#svelte
#javascript
#frontend
Day 10: Stores & Universal Reactivity
Welcome to Day 10.
In Svelte 3/4, we had “Stores” (writable, readable). They were great.
In Svelte 5, we have Universal Reactivity.
Reactions Outside Components
You can use Runes ($state, $derived) in .svelte.ts (or .svelte.js) files! This basically obsoletes stores for 90% of use cases.
Creating a Store (counter.svelte.ts)
// counter.svelte.ts
let count = $state(0);
export function getCount() {
return count;
}
export function increment() {
count += 1;
}
Wait, count is a local variable in the module scope. It’s a singleton!
App.svelte
<script>
import { getCount, increment } from './counter.svelte.ts';
</script>
<button onclick={increment}>
Clicks: {getCount()}
</button>
Class-Based Stores
If you need multiple instances, use a class.
// ThemeManager.svelte.ts
export class ThemeManager {
isDark = $state(false);
toggle() {
this.isDark = !this.isDark;
}
}
export const theme = new ThemeManager(); // Singleton instance
Header.svelte
<script>
import { theme } from './ThemeManager.svelte.ts';
</script>
<button onclick={() => theme.toggle()}>
Mode: {theme.isDark ? 'Dark' : 'Light'}
</button>
Legacy Stores
The old writable stores still exist and are useful if you are integrating with RxJS or things that need the .subscribe pattern.

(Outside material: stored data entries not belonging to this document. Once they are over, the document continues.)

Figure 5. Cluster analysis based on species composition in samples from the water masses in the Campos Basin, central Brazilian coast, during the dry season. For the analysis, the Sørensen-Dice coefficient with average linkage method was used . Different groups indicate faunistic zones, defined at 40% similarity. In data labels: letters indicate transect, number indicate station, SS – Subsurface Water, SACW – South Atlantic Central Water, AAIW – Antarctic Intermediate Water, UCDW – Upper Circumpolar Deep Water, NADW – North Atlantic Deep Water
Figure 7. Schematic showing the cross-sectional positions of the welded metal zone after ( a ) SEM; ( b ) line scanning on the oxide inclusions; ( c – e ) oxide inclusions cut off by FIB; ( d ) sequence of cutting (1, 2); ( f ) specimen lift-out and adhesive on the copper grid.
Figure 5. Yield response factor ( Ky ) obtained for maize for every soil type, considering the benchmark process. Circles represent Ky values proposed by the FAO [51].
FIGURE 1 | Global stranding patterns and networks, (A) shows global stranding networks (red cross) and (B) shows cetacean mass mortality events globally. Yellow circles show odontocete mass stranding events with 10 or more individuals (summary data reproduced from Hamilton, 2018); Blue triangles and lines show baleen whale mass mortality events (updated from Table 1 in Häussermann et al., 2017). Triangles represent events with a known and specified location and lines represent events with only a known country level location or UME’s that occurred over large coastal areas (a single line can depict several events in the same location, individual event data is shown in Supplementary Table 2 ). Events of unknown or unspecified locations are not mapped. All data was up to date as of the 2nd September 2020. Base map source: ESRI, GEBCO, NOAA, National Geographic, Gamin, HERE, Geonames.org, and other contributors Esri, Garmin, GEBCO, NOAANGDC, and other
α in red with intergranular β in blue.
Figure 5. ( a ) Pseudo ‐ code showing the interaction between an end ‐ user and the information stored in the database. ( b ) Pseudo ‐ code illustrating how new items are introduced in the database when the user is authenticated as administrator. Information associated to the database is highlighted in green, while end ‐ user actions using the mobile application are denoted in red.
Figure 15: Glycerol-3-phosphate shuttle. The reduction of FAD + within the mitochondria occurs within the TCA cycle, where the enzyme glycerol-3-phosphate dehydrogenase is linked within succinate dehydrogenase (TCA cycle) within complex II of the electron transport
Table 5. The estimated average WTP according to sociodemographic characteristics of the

import { writable } from 'svelte/store';
export const count = writable(0);
But typically, just use $state in a shared file.
Challenge for Day 10
- Create
cart.svelte.ts. - It should hold an array of items (
$state([])). - Export functions
addItem(item)andtotal(a derived getter). - Use it in two different components (
ProductList.svelteandCartSummary.svelte) to prove they share state.
Solution:
// cart.svelte.ts
let items = $state([]);
export const cart = {
get items() { return items },
add(item) { items.push(item) },
get total() { return items.length }
};
You have mastered Svelte Core. Tomorrow, we graduate to SvelteKit – the meta-framework for building full apps.